Limb landmark coordinates:
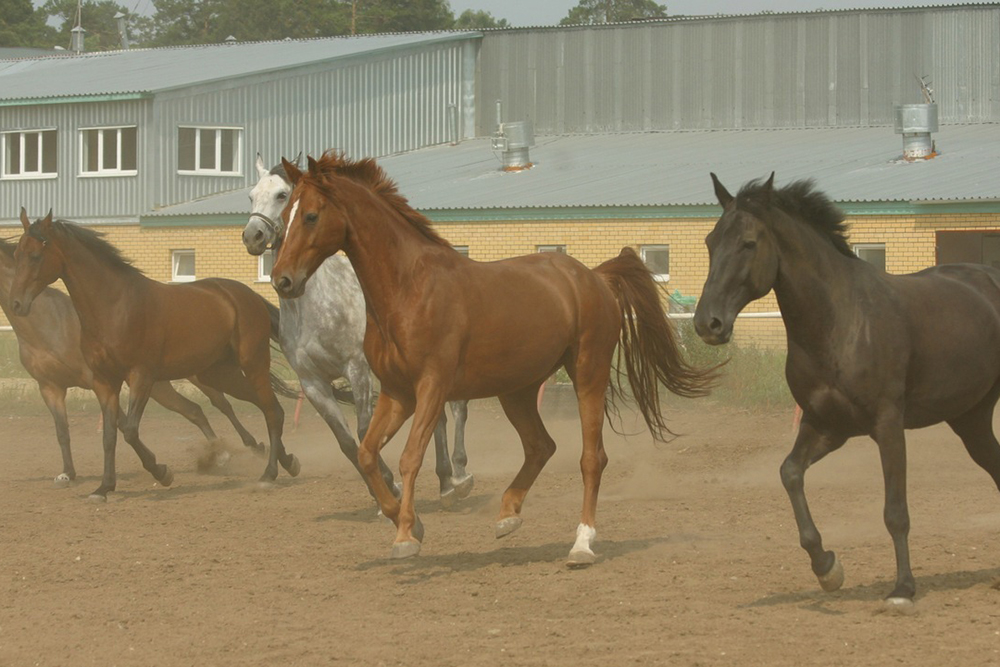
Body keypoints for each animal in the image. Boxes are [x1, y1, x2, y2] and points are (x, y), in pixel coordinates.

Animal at [8, 210, 300, 500]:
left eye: (36, 255)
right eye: (16, 254)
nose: (16, 304)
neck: (114, 306)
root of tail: (246, 295)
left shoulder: (141, 377)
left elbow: (129, 430)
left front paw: (162, 472)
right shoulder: (104, 382)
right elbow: (109, 436)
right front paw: (104, 488)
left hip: (252, 364)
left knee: (271, 411)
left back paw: (269, 474)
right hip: (219, 373)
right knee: (269, 407)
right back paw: (288, 462)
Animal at [244, 154, 474, 508]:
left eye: (282, 195)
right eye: (252, 196)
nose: (252, 236)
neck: (315, 305)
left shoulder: (358, 369)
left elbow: (366, 431)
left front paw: (390, 486)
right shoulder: (313, 384)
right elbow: (347, 442)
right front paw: (383, 493)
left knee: (457, 408)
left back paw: (460, 475)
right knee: (438, 418)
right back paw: (446, 480)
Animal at [270, 154, 716, 568]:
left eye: (310, 215)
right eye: (285, 215)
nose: (282, 280)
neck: (409, 289)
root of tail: (595, 277)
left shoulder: (431, 388)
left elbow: (410, 457)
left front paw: (405, 536)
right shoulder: (397, 393)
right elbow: (365, 454)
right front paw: (408, 521)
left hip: (588, 372)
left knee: (592, 458)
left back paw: (582, 545)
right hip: (517, 390)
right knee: (540, 446)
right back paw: (508, 514)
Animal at [696, 175, 1000, 612]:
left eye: (749, 243)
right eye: (710, 241)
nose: (708, 324)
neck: (840, 321)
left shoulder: (888, 425)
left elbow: (895, 511)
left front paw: (902, 589)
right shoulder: (826, 425)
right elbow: (790, 473)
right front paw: (827, 568)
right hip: (970, 418)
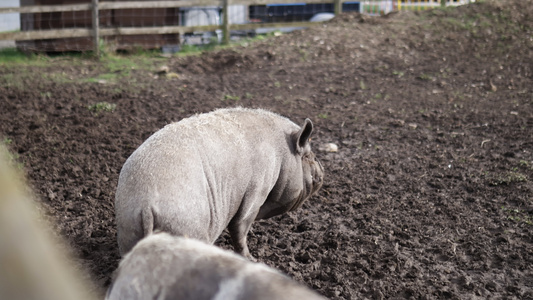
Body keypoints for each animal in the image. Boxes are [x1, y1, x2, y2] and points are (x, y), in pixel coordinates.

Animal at [115, 107, 324, 258]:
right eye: (307, 156)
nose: (322, 170)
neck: (282, 155)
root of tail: (145, 206)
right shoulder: (259, 186)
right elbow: (240, 225)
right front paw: (253, 259)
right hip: (186, 226)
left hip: (127, 232)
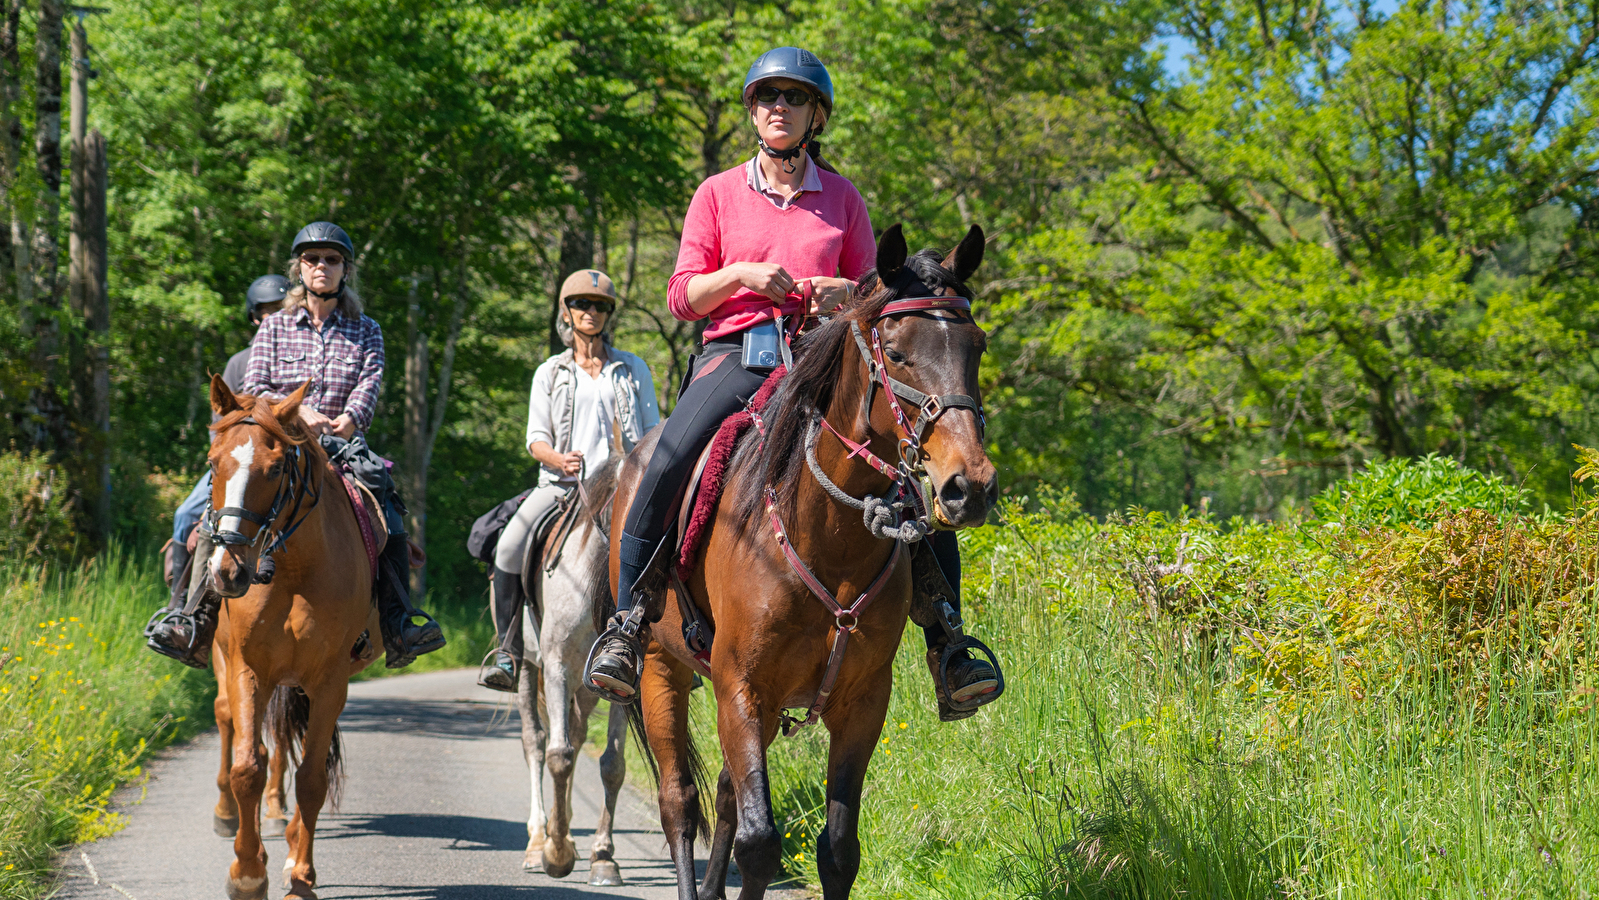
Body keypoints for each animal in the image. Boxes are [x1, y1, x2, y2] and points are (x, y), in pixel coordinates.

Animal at [203, 378, 380, 900]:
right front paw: (246, 873)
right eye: (212, 462)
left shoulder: (329, 682)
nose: (228, 571)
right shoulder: (248, 668)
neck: (294, 568)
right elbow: (247, 767)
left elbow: (312, 781)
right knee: (232, 723)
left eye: (277, 467)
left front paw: (300, 874)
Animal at [518, 457, 630, 888]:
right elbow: (558, 756)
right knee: (536, 743)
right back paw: (539, 841)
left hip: (583, 690)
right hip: (527, 668)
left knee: (577, 737)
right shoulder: (557, 666)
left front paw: (604, 856)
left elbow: (612, 764)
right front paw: (556, 855)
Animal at [604, 225, 991, 900]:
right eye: (896, 352)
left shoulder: (862, 701)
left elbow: (836, 851)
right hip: (659, 669)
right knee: (680, 803)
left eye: (977, 346)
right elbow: (759, 844)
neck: (826, 536)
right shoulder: (741, 686)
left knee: (725, 797)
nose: (970, 486)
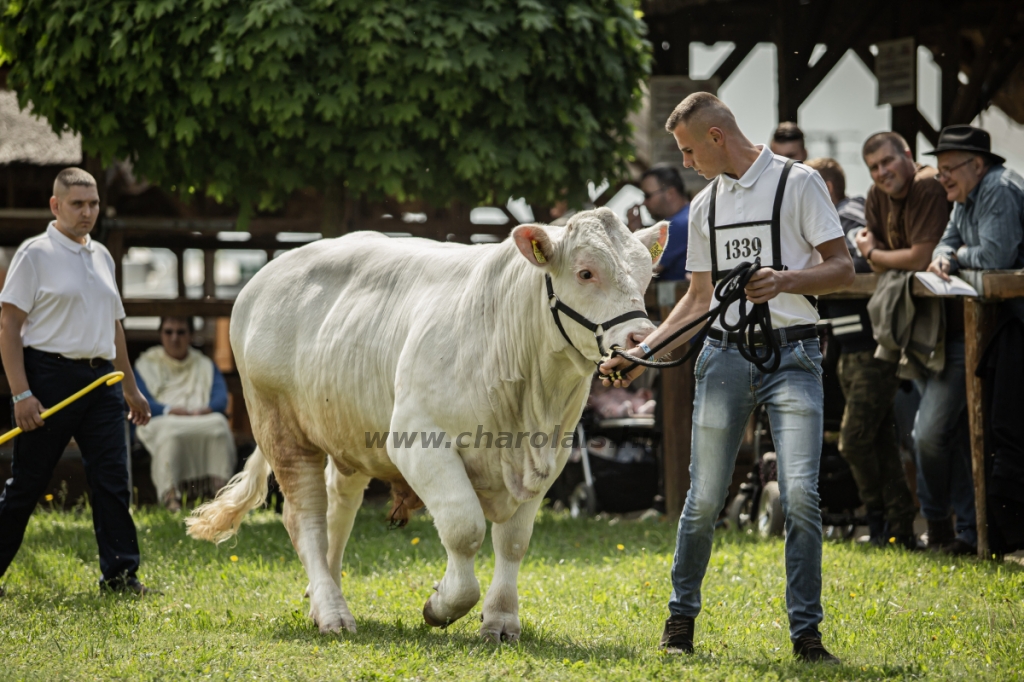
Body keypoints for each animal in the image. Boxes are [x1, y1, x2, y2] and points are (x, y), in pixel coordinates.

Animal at [186, 206, 663, 638]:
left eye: (646, 276)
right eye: (586, 273)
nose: (642, 339)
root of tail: (262, 278)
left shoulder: (549, 455)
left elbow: (513, 540)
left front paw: (501, 620)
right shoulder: (418, 441)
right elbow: (464, 528)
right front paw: (442, 605)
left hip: (347, 432)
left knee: (339, 508)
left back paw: (324, 595)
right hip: (280, 426)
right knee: (306, 519)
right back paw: (333, 613)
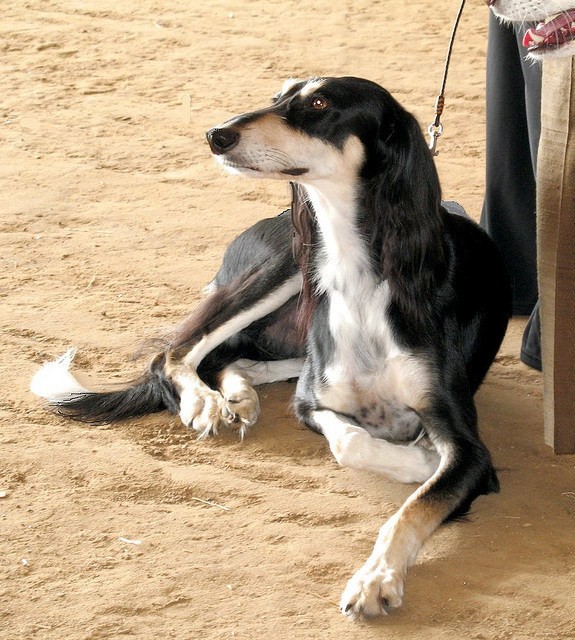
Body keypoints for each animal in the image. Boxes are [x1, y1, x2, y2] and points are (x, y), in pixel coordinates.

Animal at [31, 75, 510, 620]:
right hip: (285, 266)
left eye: (320, 103)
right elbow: (350, 443)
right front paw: (419, 468)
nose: (216, 135)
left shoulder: (467, 449)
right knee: (178, 351)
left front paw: (377, 576)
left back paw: (238, 396)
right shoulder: (313, 403)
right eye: (280, 94)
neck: (364, 275)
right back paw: (206, 401)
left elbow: (409, 507)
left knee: (239, 359)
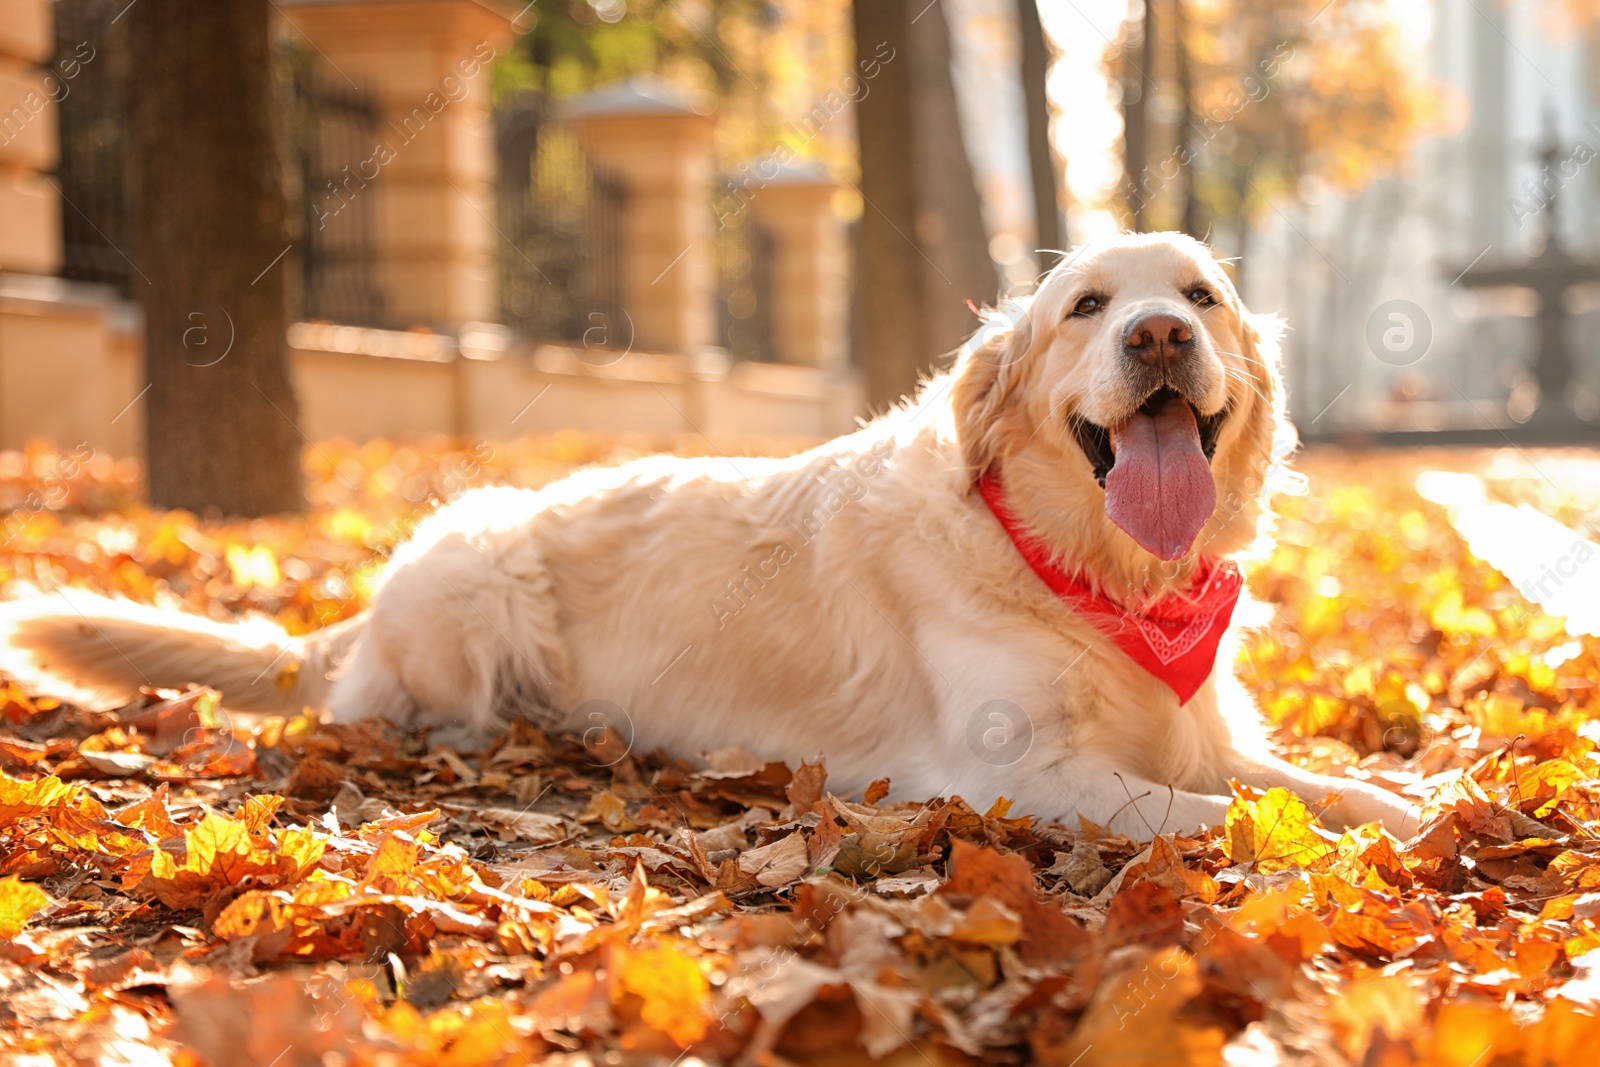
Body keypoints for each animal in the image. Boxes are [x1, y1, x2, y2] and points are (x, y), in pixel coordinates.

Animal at [0, 233, 1420, 844]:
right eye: (1083, 307)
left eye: (1200, 296)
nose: (1157, 336)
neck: (1097, 572)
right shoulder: (1010, 769)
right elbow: (1200, 814)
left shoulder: (1200, 725)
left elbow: (1312, 786)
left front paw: (1411, 806)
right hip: (475, 576)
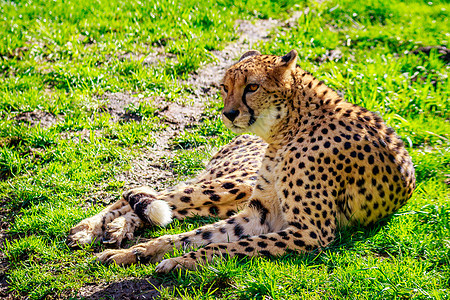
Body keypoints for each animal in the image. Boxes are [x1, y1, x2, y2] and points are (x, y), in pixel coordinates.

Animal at [67, 49, 414, 274]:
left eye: (253, 87)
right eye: (224, 87)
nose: (229, 113)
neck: (286, 129)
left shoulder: (307, 231)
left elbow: (220, 244)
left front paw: (177, 261)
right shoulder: (261, 214)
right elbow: (189, 236)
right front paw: (139, 252)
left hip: (229, 190)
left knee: (155, 200)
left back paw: (109, 230)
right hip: (227, 185)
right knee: (148, 196)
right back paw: (90, 230)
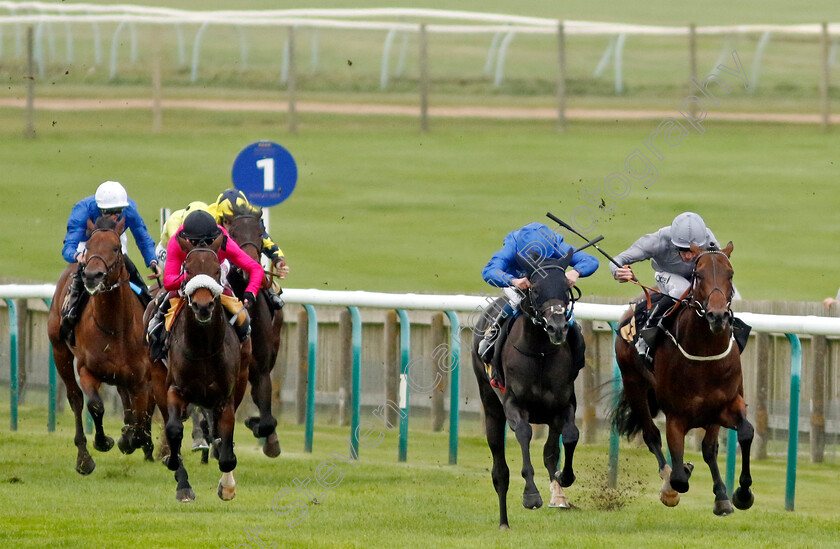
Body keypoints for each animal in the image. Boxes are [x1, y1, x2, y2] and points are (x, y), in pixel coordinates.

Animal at [472, 255, 584, 528]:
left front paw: (564, 477)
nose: (557, 328)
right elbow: (523, 433)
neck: (540, 351)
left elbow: (570, 436)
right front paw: (531, 495)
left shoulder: (564, 404)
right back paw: (504, 522)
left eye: (565, 287)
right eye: (534, 289)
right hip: (491, 405)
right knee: (500, 471)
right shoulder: (514, 404)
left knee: (550, 451)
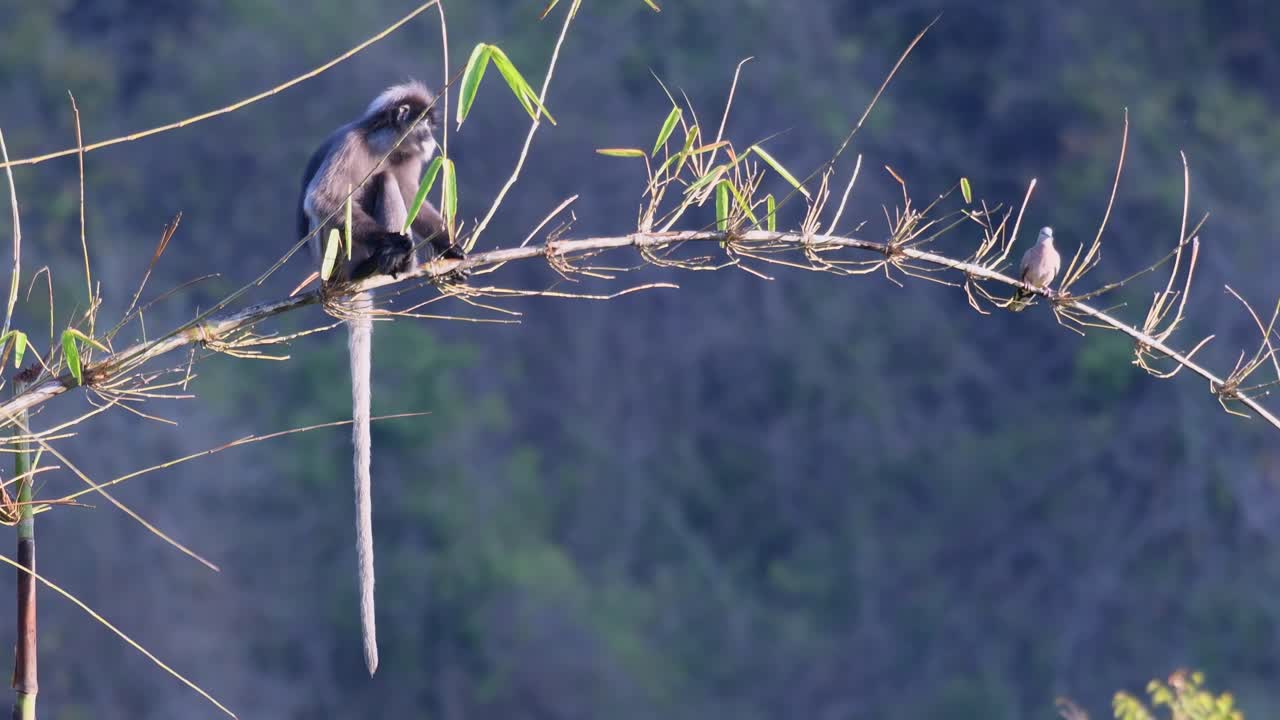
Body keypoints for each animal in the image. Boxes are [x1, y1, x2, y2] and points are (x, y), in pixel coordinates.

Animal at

**What is needed:**
Say how many lines of the records contain the word "nose", and give no other output.

**Final answer:**
12